Nein, s. a. die verschiedenen hier schon gepostetetn Links (oder auch hier, S 5. oben: --> Link ). Beim Ausfahren haben die von rechts kommenden Fußgänger definitiv Vorrang. Das dies in der Praxis auch die wenigsten Fußgänger wissen, ist etwas anderes.
stimmt Micha, mir auch :D zum Glück wissen die meisten Fußgänger nicht, dass sie eigentlich Vorrecht haben und laufen nicht einfach los. Ich glaub da gäbe es einige Verkehrstote mehr bei uns. Also, kein Halteverbot an besagter Stelle! Gehe morgen nach dem Waldlauf an der Wache rein und frage danach.

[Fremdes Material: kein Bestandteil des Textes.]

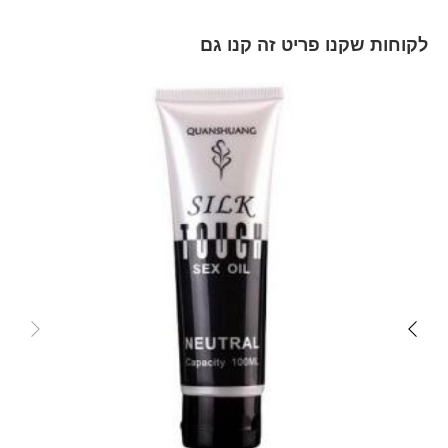
לקוחות שקנו פריט זה קנו גם
Skip
carousel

Das stimmt so nicht immer. es kommt darauf an, ob sich auf der Fahrbahn ein Zebrastreifen befindet. Ist dies der Fall und man brettert in den Kreisel (oder raus) ohne den Fußgänger rüberzulassen droht ein Bußgeld in Höhe von 80,-€uro, bei Gefährdung auch mehr und 1 Punkt in Flensburg. :arrow: --> Link Grundsätzlich gilt aber § 9 Absatz 3 StVO : "Auf zu Fuß Gehende ist besondere Rücksicht zu nehmen; wenn nötig, ist zu warten." Es gibt bei uns einen Kreißverkehr ausserhalb einer geschl. Ortschaft, dort stehen für Fahrradfahrer Vorfahrt-Achten-Schilder um zügiges Abbiegen zu ermöglichen. Natürlich halten dort auch Fahrzeuge an, wenn Radler oder Fußgänger queren wollen. In dem Fall des TE rechnet jeder Fahrer damit, das das Fahrzeug vor ihm anhalten muss oder es freundlicherweise tut, aber kaum einer rechnet damit, das er nach 20 Metern in die Eisen geht. Da sehe ich großes Potential für die Karosseriewerkstätten. :ja: Das ist klar, vom Zebrastreifen war hier nie die rede. Also, ich war dann gestern auf der Polizeiwache. Und nix genaues weiß mann nicht. Es kann Interpretiert werden im Einzelfall, ansonsten § 1 STVO ist immer richtig. Könnte ja das Fahrzeug hinter mir behindern. Habe das mal an den ADAC weitergeleitet. Grüße Horst So, heute kam die ausführliche vom ADAC. Fazit für mich: ich halte nicht mehr an wenn Fußgänger an der Straße stehen. Kann gut sein das ich die Schuld bekomme wenn jemand pennt und auffährt. Sorry ist so. Grüße Horst Da wär's doch klasse, wenn Du uns ein wenig an der ADAC-Erläuterung partizipieren lassen könntest. Ich halte übrigens weiter für Fußgänger, welche die Straße queren wollen. Na gut, ohne rechtliche Verbindlichkeit meinerseits. Ein und ausfahren Kreisverkehr ohne Zebra kein Vorrang für Fußgänger. Worauf es mir ankam: anhalten für Fußgänger: wenn da einer drauffährt kann er behaupten das ich ohne Grund stark gebremst habe und das Gegenteil beweisen muss. Ist so und werde nicht mehr anhalten. Grüße Horst Danke Host!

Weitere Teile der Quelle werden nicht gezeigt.